A Secretaria de Recursos Hídricos do Ceará, a SRH, autorizou a Casa dos Ventos, empresa parceira do TikTok na construção de um data center em Caucaia, no Ceará, a usar um volume de água 7,3 vezes maior do que o consumo declarado inicialmente no projeto, e concedeu a outorga com base em uma declaração de suficiência hídrica apresentada pela própria empresa.
Nos documentos submetidos para obter a licença prévia, a primeira de três fases do licenciamento ambiental, a Casa dos Ventos havia declarado que o consumo total diário do data center ficaria em 19,7 mil litros. Mas na licença de instalação, emitida pela Superintendência do Meio Ambiente do Ceará, a Semace, no dia 14 de novembro, o volume autorizado pela SRH foi de 144 mil litros de água por dia.
A autorização que libera o data center – infraestrutura conhecida por seu uso intensivo de água e energia – a consumir um volume mais elevado de água levanta preocupações sobre o impacto socioambiental do empreendimento, especialmente considerando o contexto de Caucaia, que declarou emergência por seca ou estiagem em 16 dos últimos 21 anos.

**REQUISITO A:** Reúna todas as linhas das entradas que contêm a palavra "noise", diferenciando maiúsculas de minúsculas.
O trecho e as entradas têm origens diferentes.

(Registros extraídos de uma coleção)
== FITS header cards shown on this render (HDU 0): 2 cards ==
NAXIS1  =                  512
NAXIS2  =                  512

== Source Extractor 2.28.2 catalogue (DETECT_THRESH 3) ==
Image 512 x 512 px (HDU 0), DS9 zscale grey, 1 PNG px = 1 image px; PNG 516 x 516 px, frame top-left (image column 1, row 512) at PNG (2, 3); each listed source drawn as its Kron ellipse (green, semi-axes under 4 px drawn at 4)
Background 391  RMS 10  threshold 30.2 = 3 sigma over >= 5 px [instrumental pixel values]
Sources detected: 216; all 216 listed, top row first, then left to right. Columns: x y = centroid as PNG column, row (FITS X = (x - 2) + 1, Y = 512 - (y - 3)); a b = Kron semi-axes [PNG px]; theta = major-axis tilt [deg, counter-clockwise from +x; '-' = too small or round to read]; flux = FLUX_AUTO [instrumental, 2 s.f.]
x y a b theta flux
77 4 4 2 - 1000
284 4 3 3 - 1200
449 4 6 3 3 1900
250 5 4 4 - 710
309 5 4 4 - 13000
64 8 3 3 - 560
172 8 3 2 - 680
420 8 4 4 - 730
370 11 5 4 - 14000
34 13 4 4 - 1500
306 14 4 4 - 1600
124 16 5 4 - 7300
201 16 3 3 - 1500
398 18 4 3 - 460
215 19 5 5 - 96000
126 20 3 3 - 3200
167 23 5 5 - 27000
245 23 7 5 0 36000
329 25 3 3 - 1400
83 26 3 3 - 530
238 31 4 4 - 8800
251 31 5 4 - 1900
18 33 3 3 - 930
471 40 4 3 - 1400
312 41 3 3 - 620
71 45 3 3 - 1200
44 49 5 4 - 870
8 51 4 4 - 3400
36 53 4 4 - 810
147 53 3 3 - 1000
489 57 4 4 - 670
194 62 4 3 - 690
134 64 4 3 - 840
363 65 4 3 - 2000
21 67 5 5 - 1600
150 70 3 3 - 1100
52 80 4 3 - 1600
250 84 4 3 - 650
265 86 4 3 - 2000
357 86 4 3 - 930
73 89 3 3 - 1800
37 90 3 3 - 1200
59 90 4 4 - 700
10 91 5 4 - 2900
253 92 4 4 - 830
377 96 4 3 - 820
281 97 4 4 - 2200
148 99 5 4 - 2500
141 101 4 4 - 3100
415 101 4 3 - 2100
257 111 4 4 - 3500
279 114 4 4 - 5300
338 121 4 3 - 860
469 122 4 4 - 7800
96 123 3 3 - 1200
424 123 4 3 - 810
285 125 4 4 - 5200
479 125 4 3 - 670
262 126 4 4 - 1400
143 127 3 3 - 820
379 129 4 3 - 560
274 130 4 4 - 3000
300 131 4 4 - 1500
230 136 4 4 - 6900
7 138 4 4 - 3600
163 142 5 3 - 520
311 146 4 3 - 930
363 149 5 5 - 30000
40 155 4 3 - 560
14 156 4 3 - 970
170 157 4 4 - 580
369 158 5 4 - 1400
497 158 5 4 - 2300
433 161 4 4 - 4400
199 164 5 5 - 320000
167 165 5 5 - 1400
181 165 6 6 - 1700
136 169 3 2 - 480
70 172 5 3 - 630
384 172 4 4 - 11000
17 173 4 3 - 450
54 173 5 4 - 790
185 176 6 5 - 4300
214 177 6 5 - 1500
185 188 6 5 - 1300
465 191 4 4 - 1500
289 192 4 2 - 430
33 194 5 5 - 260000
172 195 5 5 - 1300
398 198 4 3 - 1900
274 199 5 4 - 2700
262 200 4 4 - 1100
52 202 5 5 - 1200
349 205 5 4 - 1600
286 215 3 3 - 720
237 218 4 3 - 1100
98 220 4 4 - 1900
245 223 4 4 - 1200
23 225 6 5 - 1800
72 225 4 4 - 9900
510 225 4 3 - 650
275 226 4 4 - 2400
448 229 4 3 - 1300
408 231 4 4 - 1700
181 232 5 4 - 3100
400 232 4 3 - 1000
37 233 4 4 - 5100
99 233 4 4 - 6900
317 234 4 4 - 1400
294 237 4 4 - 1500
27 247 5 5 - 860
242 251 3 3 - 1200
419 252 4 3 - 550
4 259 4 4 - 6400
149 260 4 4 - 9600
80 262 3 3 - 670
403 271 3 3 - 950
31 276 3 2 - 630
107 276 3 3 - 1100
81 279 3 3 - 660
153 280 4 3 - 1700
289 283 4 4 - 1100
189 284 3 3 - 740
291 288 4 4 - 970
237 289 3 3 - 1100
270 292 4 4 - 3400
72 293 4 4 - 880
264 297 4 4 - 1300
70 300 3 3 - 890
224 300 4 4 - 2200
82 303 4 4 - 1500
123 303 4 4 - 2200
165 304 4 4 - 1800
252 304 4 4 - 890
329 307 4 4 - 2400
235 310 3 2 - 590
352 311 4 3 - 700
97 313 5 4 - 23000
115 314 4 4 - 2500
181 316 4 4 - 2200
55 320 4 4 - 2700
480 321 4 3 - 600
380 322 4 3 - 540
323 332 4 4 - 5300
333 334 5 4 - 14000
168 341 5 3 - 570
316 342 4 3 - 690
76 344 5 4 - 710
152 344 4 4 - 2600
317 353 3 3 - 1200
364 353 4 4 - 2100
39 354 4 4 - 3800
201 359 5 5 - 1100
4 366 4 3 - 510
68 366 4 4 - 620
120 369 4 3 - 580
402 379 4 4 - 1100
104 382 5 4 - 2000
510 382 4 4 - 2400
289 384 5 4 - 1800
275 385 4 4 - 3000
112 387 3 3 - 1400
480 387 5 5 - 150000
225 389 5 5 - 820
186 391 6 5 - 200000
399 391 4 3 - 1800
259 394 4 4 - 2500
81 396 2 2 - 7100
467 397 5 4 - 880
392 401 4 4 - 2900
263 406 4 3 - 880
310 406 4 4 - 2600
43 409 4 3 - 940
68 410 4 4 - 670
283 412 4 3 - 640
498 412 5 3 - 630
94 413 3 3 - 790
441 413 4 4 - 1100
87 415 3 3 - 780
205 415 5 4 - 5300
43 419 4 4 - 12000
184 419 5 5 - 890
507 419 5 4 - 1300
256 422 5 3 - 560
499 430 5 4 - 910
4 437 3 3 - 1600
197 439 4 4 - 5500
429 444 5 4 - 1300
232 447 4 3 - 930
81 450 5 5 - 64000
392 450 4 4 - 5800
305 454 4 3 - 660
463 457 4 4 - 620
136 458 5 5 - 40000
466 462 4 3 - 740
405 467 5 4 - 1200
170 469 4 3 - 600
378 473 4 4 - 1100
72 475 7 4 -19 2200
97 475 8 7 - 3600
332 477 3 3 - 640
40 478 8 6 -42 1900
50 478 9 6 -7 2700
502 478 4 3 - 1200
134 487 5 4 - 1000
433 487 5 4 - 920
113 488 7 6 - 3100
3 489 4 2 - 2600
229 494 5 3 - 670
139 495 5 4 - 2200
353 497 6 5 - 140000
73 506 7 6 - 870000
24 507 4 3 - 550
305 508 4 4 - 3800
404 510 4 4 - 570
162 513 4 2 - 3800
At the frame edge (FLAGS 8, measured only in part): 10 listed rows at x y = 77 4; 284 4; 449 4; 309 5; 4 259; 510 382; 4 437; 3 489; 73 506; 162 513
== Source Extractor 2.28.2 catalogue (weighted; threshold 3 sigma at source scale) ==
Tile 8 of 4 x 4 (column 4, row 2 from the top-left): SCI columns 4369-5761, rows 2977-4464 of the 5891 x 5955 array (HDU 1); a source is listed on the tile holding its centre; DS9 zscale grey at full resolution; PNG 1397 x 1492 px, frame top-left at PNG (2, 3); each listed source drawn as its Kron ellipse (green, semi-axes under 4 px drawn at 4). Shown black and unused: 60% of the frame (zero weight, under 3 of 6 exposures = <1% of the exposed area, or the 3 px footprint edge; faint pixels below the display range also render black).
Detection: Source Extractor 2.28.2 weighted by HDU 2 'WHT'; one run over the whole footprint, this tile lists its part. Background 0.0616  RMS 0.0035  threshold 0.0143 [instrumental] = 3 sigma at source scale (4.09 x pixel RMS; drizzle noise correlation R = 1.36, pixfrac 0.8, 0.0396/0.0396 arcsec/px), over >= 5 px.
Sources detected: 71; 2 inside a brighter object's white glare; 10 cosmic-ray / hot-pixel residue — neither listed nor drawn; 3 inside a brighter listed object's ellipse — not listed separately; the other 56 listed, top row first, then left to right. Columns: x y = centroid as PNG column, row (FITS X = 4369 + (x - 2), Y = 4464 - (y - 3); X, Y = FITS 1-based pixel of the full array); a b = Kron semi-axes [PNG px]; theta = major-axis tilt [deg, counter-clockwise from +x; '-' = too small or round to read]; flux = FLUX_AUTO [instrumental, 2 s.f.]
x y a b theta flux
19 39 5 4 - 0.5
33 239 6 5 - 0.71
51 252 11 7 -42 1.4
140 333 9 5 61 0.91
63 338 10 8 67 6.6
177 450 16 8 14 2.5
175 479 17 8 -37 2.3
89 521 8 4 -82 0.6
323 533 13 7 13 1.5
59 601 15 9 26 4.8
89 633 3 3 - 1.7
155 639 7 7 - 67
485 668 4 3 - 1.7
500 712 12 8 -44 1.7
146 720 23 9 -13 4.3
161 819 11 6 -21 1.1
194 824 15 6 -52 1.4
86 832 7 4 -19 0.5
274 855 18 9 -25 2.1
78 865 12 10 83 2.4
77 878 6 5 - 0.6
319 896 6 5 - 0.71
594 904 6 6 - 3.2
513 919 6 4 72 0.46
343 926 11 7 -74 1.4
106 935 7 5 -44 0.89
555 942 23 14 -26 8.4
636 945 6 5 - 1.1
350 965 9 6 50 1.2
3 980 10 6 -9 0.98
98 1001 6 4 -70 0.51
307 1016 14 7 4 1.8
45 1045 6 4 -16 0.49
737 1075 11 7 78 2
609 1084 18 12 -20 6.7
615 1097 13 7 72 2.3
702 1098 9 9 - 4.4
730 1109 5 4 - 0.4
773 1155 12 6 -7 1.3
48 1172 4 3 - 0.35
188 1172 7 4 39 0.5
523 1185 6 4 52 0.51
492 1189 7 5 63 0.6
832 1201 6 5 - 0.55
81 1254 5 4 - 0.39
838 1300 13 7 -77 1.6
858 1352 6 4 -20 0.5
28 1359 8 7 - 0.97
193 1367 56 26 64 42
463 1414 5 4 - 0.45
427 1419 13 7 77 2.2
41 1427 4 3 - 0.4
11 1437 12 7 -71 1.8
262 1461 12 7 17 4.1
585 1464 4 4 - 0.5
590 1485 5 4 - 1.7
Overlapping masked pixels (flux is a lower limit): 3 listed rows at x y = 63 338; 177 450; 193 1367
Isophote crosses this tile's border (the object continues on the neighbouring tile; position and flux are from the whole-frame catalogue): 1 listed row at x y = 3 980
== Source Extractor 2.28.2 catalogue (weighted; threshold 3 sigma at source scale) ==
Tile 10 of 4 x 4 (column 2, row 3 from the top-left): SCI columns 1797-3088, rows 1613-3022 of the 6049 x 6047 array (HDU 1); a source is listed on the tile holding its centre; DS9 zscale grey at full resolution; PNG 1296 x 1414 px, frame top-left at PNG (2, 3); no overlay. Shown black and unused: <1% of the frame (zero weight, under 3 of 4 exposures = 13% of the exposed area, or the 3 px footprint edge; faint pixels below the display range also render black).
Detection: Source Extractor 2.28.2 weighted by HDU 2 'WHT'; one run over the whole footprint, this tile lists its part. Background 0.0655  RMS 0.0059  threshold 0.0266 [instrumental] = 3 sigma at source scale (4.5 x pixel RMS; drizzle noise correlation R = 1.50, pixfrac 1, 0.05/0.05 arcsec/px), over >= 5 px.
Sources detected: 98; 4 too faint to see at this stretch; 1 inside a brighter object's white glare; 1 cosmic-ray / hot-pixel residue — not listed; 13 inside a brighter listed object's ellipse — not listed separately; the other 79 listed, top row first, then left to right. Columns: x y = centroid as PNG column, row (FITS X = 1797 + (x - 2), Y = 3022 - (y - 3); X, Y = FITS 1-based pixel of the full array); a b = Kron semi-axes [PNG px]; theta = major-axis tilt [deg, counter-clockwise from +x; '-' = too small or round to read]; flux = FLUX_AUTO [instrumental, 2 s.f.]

**REQUISITO B:** Resuma o trecho em duas frases.

**SOLUÇÃO COMPLETA A:**
Detection: Source Extractor 2.28.2 weighted by HDU 2 'WHT'; one run over the whole footprint, this tile lists its part. Background 0.0616  RMS 0.0035  threshold 0.0143 [instrumental] = 3 sigma at source scale (4.09 x pixel RMS; drizzle noise correlation R = 1.36, pixfrac 0.8, 0.0396/0.0396 arcsec/px), over >= 5 px.
Detection: Source Extractor 2.28.2 weighted by HDU 2 'WHT'; one run over the whole footprint, this tile lists its part. Background 0.0655  RMS 0.0059  threshold 0.0266 [instrumental] = 3 sigma at source scale (4.5 x pixel RMS; drizzle noise correlation R = 1.50, pixfrac 1, 0.05/0.05 arcsec/px), over >= 5 px.

**SOLUÇÃO COMPLETA B:** A SRH do Ceará autorizou a Casa dos Ventos, parceira do TikTok em um data center em Caucaia, a usar 144 mil litros de água por dia, volume 7,3 vezes maior que os 19,7 mil litros declarados inicialmente no projeto, com base em uma declaração de suficiência hídrica apresentada pela própria empresa. A autorização levanta preocupações sobre o impacto socioambiental do empreendimento, já que Caucaia declarou emergência por seca ou estiagem em 16 dos últimos 21 anos.